Togoville (locally known as Togo-Bè) is a town and canton in southern Togo. It lies on the northern shore of Lake Togo. It was originally known as Togo. Like the country, the town is named after the lake.

== History ==
Gustav Nachtigal signed a treaty with the town's chief, Mlapa III, in 1884, from which Germany claimed dominion over what became Togo.

==Mlapa Dynasty==
Prior to 1884, the kings controlled a territory around Lake Togo. They had the right to collect boat tolls, part of which was used for the kingdom and the other part for the palace. In addition, they were warlords leading their troops on the battlefield. Administratively, the kingdom of "Togo" was divided into five large villages, each with its own congregation of priests of the sacred forest. It was in this forest on the shores of the lake that they installed their "Nyiglin" fetish ceremonies.

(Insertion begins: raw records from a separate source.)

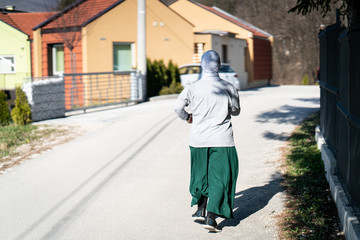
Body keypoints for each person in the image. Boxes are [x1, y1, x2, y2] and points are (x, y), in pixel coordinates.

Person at [173, 50, 240, 232]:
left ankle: (200, 209)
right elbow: (235, 111)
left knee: (200, 175)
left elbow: (177, 107)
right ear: (218, 66)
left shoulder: (192, 88)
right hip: (222, 140)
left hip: (198, 140)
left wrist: (188, 117)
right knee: (220, 178)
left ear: (202, 66)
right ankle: (211, 218)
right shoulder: (228, 87)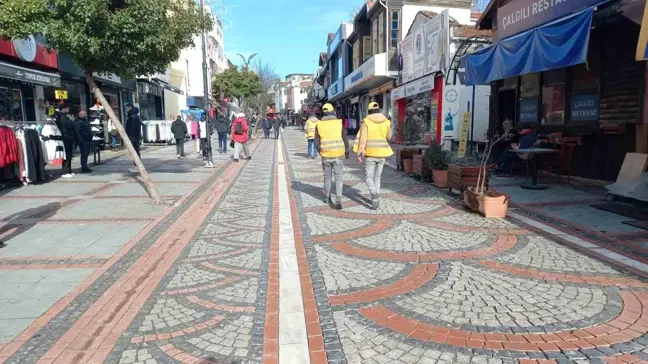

Agomegan was the monarch of Togoville before colonization. His son, Mlapa III was king during the arrival of colonists on the kingdom's coast which led to the division of the five villages. The village of Agbodrafo fell under the influence of the French and British, who were already established in Benin and the Gold Coast (present-day Ghana). King Mlapa signed a treaty with the Germans giving them authority. From around 1950 until at least 1964 Sebastien Djossou Mlapa IV was king. In 1985 Mlapa V Moyennant became king After 17 years of regency, Togoville's sixth king Mlapa was elevated. He spent 18 years in education. Inducted on July 7, 2018, his name is Fiogan Joel Kwassi Mensah Mlapa VI (though Asrafo Plakoo Mlapa was previously considered the crown prince).

==Culture==
Togoville Cathedral was built-in 1910, including a shrine to the Virgin Mary to mark where she is said to have appeared on November 7, in the early 1970s. This area is a centre for the practice of voodoo and voodoo shrines are present near the former royal palace. Nearby is a sacred forest.

West of the church is the Maison Royale, a small museum that houses Mlapa's throne and various historic relics and photographs. In June 1984, a monument commemorating the 100th anniversary of the treaty was erected.

== Education ==
Three main high schools are located in the town, College Notre Dame Du Lac of Togoville, College Saint Augustin and College d'Enseignement General of Togoville. Students come from across Togo and Africa to attend school there.